Research at South Dakota's public colleges has increased in recent years, producing a number of achievements, Toman said.

"For example, the medical folks at USD are doing things to make people more healthy and to create products and processes for commercial applications, particularly in biomedical research," she said.

This fall's enrollment also indicates increased cultural diversity on the USD campus. African-American student enrollment has increased by 24 percent over the previous fall, while the Asian student population has grown by 6 percent since last fall.

USD reflects an overall effort among South Dakota's public colleges for more diversity, Toman said.

"Last year, about 7 percent of our enrollment was students of color. In this state, that is primarily American Indians, although we have other ethnicities as well," she said. "At all of our campuses, we are aware of and interested in making sure they have diverse student populations. It's a challenge in this state."

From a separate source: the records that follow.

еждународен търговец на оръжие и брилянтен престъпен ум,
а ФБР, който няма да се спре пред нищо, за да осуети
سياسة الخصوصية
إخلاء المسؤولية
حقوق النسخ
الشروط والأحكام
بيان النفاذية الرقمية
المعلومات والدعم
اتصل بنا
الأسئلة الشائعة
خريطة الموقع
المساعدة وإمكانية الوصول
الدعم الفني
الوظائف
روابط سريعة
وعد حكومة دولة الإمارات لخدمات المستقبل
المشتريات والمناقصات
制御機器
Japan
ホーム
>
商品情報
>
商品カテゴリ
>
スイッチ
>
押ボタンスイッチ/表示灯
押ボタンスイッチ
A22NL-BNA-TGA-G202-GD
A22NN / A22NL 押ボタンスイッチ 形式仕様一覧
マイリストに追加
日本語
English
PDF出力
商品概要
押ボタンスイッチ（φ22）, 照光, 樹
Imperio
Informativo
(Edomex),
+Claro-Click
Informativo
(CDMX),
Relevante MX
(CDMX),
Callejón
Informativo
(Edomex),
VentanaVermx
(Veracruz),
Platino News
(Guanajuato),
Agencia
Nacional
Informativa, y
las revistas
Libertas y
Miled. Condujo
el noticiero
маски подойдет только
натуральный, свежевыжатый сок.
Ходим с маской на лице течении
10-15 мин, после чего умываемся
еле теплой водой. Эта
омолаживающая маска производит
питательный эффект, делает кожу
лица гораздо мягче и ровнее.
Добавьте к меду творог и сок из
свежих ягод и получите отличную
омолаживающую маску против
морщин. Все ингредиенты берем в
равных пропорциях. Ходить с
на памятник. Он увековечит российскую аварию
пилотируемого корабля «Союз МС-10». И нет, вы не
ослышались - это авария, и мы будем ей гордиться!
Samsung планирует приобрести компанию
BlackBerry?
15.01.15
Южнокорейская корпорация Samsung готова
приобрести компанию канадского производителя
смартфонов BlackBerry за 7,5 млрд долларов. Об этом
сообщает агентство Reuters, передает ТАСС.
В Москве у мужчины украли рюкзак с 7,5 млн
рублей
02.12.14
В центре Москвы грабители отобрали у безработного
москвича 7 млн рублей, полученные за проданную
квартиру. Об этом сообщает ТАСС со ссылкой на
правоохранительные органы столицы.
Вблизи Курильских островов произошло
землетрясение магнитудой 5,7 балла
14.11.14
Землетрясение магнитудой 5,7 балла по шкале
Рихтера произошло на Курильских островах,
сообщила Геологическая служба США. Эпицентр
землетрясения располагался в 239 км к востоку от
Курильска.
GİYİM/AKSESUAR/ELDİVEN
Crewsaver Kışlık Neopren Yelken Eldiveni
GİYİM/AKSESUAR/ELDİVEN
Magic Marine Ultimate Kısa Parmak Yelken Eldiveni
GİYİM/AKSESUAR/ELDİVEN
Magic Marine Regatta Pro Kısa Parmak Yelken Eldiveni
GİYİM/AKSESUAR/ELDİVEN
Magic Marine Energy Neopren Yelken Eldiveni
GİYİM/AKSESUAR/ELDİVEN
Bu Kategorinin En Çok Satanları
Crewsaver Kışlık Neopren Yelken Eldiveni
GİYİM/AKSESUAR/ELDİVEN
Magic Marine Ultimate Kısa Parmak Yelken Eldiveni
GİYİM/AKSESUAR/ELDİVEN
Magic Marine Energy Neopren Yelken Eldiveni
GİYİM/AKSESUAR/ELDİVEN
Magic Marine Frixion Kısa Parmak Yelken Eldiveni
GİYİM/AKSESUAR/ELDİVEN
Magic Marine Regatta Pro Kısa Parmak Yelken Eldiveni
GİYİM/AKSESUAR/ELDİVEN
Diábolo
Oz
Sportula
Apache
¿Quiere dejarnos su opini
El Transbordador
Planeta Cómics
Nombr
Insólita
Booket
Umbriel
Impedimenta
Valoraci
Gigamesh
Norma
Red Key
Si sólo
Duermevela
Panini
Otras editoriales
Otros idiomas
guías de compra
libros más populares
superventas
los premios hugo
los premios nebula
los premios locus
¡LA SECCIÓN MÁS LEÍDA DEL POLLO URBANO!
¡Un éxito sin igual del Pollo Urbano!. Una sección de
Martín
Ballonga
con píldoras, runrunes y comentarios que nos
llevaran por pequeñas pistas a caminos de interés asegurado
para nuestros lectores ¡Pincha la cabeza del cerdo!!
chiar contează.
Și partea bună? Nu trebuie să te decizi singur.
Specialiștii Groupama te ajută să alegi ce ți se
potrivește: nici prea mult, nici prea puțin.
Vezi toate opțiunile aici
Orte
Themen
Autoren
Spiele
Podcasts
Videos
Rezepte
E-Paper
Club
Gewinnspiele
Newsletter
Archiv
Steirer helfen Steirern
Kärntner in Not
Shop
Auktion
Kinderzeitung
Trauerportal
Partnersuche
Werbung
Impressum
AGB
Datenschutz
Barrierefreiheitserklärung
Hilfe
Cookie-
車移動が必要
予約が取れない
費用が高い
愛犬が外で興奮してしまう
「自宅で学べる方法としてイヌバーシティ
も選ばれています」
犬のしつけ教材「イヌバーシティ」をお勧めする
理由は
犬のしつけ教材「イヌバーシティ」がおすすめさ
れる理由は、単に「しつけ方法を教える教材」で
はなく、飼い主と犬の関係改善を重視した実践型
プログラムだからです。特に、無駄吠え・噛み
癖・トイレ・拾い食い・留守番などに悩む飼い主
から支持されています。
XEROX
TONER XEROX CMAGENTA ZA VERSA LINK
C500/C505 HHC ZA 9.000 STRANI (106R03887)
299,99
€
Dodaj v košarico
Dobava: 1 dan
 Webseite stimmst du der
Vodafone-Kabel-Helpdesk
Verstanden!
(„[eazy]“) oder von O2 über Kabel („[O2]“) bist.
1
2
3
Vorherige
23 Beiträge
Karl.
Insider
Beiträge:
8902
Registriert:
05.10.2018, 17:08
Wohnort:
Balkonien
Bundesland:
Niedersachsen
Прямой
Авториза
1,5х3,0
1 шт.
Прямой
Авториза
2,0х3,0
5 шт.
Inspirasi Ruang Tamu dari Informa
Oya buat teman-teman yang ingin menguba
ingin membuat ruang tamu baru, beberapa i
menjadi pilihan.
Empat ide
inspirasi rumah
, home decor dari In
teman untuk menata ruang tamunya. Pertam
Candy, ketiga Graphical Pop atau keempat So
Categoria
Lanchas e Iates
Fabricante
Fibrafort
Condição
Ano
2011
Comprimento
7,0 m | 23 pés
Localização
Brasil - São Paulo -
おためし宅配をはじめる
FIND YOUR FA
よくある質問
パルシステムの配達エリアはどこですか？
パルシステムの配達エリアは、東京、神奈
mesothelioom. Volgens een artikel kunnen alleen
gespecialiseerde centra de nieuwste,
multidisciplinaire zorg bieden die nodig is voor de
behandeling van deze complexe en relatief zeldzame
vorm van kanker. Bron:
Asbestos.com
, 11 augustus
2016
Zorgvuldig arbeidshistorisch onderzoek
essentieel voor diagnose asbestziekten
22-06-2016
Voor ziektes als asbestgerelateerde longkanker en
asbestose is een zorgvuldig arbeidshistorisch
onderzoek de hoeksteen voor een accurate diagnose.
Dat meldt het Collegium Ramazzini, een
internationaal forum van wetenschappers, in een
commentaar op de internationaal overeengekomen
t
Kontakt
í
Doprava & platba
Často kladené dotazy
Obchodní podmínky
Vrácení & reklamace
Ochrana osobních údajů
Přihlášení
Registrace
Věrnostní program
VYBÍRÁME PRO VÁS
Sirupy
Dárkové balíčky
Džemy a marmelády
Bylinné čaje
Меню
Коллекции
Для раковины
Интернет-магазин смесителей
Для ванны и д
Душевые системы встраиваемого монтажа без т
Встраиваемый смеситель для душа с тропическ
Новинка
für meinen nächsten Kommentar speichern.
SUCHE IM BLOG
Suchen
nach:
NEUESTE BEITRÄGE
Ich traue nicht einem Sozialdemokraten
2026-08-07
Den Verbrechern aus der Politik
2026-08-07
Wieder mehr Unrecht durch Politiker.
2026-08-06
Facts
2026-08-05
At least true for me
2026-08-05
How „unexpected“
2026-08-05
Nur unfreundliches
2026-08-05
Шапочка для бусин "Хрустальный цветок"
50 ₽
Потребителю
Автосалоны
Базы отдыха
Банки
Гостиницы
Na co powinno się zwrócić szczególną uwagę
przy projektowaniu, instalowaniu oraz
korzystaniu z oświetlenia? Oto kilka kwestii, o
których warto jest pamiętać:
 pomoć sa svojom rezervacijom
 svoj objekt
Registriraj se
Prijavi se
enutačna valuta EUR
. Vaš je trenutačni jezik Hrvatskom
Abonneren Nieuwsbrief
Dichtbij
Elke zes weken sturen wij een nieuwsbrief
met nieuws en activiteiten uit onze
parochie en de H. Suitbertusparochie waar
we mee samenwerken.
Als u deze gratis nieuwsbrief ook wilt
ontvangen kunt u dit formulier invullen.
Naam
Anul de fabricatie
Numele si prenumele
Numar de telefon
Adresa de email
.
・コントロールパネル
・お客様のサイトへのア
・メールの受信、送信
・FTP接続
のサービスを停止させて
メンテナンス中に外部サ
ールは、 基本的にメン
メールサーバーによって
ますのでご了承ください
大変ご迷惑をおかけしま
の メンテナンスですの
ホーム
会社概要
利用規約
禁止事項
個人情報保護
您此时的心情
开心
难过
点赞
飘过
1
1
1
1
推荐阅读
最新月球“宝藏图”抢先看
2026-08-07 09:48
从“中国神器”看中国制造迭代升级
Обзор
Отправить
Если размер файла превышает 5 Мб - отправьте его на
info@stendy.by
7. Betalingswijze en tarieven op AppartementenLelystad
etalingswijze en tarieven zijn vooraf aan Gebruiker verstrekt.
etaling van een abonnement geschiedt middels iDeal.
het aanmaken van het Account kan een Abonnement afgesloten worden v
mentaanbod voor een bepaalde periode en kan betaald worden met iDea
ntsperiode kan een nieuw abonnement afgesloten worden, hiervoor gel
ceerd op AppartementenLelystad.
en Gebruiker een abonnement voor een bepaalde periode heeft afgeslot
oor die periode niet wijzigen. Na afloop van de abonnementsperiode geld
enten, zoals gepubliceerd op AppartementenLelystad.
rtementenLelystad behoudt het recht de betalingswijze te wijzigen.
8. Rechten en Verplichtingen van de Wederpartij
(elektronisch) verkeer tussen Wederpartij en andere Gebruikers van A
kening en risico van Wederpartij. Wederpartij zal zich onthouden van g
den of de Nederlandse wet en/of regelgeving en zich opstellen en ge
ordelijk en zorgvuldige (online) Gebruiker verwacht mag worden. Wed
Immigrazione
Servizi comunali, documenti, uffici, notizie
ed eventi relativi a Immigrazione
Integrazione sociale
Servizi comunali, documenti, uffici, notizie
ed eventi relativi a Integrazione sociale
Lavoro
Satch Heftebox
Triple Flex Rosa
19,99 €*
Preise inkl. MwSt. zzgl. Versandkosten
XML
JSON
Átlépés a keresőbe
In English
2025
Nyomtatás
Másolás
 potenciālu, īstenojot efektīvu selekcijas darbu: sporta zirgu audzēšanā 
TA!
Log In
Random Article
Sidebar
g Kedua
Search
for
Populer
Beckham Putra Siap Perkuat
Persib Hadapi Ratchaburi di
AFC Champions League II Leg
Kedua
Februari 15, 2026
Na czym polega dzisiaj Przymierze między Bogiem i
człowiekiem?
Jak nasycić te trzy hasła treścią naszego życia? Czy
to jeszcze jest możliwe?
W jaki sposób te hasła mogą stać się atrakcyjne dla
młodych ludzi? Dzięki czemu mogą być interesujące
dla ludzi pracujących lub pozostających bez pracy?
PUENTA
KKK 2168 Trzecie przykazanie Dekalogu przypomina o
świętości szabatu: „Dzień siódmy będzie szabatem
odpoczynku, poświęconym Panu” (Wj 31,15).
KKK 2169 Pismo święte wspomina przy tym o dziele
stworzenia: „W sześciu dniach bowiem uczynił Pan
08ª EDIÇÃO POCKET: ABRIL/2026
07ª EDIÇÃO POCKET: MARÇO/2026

The GEAR UP program provides a college experience for American Indian high school students, which can lead them to pursue a degree, Toman said.

"They have a taste of summertime on campus, and it gives them a leg up," she said.

Growth among South Dakota's public institutions is not limited to USD.

In fact, total head count at South Dakota's six public universities increased more than 2 percent over a year ago. It's the 12th consecutive year that South Dakota's public university system has reported record-high enrollments.

Total head count at the six public universities for the fall 2009 term is 33,779, an increase of 836 students, or 2.54 percent, over a year ago.

The number of full-time equivalent (FTE) students – based on total credit hours generated by all students within the system – increased by nearly 542 students, or 2.17 percent.

The following are the figures for South Dakota's public universities:

• Black Hills State, Spearfish: head count 4,076, up 65 for a 1.62 percent increase; FTE 2,974.6, up 63 for a 2.16 percent increase;

• Dakota State, Madison: head count 2,861, up 81 for a 2.91 percent increase; FTE 1,631.5, up 74.9 for a 4.81 percent increase;

• Northern State, Aberdeen: head count 2,672, down 133 for a 4.74 percent decrease; FTE 1,923.1, down 97.7 for a 4.83 percent decrease;

• South Dakota School of Mines and Technology, Rapid City; head count 2,177, up 116 for a 5.63 percent increase; FTE 1,845.7, up 111.4 for a 6.42 percent increase;

• South Dakota State, Brookings: head count 12,376, up 381 for a 3.18 percent increase; FTE 10,197.3, up 297.5 for a 3.01 percent increase;

• University of South Dakota, Vermillion: head count 9,617, up 326 for a 3.51 percent increase; FTE 6,895.8, up 92.9 for a 1.37 percent increase;

• TOTAL: head count 33,779, up 836 for a 2.54 percent increase; FTE 26,468, up 542 for a 2.17 percent increase.